The UMass Boston Table Tennis Team met with some success at a recent tournament held in the Clark Athletic Center. Teams from Northeastern, Harvard, and BU, to name a few, came to UMass for the tournament that decided who would move on to the national tournament to be held at Texas Wesleyan University (TWU) from March 31to April 3.
Although the UMass team missed making the nationals by a mere two games, two standout players qualified for the singles tournament, also held at TWU. Eileen Lintz, senior chemistry major at UMass and co-founder/captain of the Table Tennis Club and team, will represent UMB in the women’s singles at the tournament, and Panos Nikopolitidis, the number-one-ranked player in the division, will represent the men.
The team’s success has not gone unnoticed around the Athletics Department. Rodney Hughes, UMB’s men’s basketball coach, remarked, “For a group that just started, to get to the nationals is outstanding. I don’t care whether they’re a club team or not.”
Hughes, along with Vice Chancellor of Student Affairs and former Athletics Director Charlie Titus were instrumental in the creation of the club, helping to acquire new Tennis Tables, securing the use of the Creative Room for practice, as well as scheduling the recent tournament.
The fact that UMass Boston has a team at all is an achievement in itself. Lintz notes, “We are the only public institution of higher education in the New England division, and I think that’s quite an accomplishment that in our first year we did so well against other better funded schools.”
The team’s success is largely due to the play of their two standouts Nikopolitidis and Lintz, who will be paying their own way to Texas due to a lack of funds-one of the drawbacks of a publicly funded university.
Nikopolitidis, who played semi-professionally in Greece, has yet to lose a match, and Lintz is the number-one-ranked player in the New England women’s singles division.
The team consists of eight members who are also members of the club. Practice is held in the Creative Room in the Clark Athletics Center on Friday afternoons at 2:30. Lintz notes, “We usually draw about ten to twenty people each week, which is pretty good for a Friday afternoon. And it’s open to everyone-students, staff, and faculty.”
About 35 players with all ranges of skill attend the practices and club meetings. The team is formed through the club meetings and those showing promise and interest in playing competitively can join. “This is really a testament to UMass when you see how well this club has flourished here,” Lintz says of students’ involvement so far.
The Table Tennis Club started modestly, with Lintz and others playing on a broken down table above the Clark Athletics Center lobby. They then began posting flyers and spreading the word and the club soon grew too large for one table.
“Charlie Titus was very helpful and supportive…[He] saw that I was attracting a lot of members…he approved the purchase of four tables and some equipment…and my coach donated a table so now we have five tables,” says Lintz. The strong interest also led to using the larger Creative Room to accommodate the burgeoning club.

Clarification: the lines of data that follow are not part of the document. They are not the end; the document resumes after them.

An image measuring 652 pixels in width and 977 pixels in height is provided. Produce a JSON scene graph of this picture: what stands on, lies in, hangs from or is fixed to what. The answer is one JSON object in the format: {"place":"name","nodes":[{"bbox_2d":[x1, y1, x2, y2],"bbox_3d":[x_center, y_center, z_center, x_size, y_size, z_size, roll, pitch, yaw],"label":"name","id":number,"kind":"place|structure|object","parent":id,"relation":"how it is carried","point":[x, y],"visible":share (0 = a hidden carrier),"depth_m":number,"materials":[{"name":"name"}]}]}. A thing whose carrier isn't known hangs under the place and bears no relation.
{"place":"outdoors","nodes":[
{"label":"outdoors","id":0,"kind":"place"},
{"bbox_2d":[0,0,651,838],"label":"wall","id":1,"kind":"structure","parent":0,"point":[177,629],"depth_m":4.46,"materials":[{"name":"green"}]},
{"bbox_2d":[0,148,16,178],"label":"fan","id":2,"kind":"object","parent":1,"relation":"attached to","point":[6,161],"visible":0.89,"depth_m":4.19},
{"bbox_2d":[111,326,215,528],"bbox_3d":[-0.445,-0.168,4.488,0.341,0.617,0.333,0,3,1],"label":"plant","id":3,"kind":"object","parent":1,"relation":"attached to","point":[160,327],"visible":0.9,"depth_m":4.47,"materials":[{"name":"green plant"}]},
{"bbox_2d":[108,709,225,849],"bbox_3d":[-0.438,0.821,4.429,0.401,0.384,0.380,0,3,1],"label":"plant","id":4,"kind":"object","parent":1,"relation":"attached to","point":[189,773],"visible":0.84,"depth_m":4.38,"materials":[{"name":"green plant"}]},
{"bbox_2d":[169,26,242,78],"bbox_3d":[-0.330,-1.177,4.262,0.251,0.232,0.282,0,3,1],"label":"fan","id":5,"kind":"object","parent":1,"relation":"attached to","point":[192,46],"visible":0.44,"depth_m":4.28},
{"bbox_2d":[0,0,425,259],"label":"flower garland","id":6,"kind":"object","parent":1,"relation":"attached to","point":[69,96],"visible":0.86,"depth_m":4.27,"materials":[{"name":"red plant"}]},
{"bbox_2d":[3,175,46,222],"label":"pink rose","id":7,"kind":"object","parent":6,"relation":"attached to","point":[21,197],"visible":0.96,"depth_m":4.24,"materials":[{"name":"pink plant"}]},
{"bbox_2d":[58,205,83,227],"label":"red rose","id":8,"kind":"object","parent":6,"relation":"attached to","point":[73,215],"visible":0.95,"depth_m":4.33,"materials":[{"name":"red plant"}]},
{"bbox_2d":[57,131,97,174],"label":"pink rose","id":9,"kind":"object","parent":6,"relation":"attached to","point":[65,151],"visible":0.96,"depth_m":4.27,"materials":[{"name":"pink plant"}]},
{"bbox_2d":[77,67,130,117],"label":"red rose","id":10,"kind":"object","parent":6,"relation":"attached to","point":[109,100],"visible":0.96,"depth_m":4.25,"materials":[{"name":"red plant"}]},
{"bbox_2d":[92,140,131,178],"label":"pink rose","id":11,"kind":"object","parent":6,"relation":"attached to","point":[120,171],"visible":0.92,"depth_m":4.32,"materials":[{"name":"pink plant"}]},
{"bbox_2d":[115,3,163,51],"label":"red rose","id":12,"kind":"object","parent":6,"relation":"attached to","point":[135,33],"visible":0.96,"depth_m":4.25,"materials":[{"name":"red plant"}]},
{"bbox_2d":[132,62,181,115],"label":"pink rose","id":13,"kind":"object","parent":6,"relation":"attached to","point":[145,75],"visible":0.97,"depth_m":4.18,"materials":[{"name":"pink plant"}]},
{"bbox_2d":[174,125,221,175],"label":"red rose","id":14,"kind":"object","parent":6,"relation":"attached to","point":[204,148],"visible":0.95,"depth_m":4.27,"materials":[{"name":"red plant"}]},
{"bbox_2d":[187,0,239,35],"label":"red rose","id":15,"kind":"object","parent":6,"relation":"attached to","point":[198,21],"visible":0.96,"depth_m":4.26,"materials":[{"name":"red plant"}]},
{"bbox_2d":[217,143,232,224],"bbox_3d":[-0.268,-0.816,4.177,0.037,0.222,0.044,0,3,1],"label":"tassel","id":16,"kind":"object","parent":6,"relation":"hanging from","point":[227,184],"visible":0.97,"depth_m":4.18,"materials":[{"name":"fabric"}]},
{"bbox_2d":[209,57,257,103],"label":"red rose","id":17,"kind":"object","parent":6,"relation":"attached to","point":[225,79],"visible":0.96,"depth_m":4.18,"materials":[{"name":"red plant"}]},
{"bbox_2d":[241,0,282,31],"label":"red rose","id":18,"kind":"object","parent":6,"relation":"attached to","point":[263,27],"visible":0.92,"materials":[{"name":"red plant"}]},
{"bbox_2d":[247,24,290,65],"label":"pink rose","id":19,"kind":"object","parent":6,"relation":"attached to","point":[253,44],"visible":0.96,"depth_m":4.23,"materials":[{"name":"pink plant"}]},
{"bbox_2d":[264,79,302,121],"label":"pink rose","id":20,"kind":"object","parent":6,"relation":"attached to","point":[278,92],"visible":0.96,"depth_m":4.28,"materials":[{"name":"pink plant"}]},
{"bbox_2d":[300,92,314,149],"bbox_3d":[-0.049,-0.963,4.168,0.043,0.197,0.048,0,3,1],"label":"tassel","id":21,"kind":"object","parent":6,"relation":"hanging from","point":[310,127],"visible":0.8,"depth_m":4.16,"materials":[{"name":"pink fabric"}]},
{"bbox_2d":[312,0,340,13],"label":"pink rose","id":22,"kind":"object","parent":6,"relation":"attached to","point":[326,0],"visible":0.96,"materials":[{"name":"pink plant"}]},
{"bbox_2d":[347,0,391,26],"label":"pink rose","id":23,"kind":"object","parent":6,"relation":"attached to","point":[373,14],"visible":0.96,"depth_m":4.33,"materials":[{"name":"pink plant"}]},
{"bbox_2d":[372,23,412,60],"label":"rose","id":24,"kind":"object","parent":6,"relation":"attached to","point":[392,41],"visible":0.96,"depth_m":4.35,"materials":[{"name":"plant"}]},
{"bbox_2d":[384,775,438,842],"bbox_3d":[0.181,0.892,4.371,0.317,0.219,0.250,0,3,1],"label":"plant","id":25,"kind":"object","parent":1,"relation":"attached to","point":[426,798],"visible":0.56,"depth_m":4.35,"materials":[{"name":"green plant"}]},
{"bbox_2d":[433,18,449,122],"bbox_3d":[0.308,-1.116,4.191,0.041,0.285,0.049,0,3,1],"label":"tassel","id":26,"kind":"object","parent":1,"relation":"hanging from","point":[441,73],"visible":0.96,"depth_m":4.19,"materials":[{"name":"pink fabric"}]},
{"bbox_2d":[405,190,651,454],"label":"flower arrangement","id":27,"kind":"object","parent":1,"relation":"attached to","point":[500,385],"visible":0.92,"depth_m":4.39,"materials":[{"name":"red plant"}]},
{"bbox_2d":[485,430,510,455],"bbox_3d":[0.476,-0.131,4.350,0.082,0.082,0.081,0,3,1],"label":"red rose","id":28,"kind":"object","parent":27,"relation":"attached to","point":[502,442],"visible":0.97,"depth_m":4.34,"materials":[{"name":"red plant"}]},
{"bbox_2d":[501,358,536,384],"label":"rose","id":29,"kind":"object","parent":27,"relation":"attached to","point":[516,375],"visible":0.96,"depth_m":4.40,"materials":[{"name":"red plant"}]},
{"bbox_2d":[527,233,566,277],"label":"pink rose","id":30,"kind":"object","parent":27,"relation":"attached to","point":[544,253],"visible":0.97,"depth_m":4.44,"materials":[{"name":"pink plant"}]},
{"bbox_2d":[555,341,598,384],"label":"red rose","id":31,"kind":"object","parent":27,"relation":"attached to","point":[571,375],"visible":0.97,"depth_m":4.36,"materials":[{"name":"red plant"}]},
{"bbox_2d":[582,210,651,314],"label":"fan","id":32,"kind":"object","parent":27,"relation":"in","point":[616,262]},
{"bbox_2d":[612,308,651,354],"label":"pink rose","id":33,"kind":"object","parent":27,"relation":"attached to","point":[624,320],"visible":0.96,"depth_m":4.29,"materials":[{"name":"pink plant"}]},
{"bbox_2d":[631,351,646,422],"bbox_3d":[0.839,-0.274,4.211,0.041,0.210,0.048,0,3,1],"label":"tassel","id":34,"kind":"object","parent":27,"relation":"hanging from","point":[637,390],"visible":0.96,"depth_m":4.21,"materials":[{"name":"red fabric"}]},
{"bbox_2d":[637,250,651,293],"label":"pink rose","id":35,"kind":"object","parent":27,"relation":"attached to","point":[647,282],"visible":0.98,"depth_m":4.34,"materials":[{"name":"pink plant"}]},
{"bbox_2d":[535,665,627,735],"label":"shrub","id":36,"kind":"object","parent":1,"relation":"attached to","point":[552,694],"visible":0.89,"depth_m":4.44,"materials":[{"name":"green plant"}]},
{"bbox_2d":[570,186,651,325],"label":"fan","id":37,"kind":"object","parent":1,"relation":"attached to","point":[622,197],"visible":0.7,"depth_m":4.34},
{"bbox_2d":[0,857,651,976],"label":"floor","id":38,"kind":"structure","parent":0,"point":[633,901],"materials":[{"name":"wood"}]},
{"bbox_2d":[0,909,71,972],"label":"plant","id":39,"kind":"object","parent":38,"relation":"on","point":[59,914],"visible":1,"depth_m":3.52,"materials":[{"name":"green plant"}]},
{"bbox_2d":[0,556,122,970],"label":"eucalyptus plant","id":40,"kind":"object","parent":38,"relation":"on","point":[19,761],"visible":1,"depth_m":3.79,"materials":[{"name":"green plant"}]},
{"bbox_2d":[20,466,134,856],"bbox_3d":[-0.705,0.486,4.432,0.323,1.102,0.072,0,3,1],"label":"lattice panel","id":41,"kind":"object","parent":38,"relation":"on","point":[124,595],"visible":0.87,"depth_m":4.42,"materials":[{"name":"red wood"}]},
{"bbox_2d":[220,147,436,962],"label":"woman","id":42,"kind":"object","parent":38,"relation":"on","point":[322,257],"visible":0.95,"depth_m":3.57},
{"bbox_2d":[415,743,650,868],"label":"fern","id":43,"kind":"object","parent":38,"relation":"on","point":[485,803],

Lintz is graduating this year and heading for graduate school in Germany where, unlike the United States, they have a professional table tennis league. Lintz hopes the club will continue to grow in her absence. Interim Director of Athletics Pat Burns states, “The athletic department hopes to continue its relationship with the Tennis Table Club as long as it exists.”
With the success of the first year, all parties involved are hopeful for the future and look forward to both the national tournament’s results and next season’s tournaments.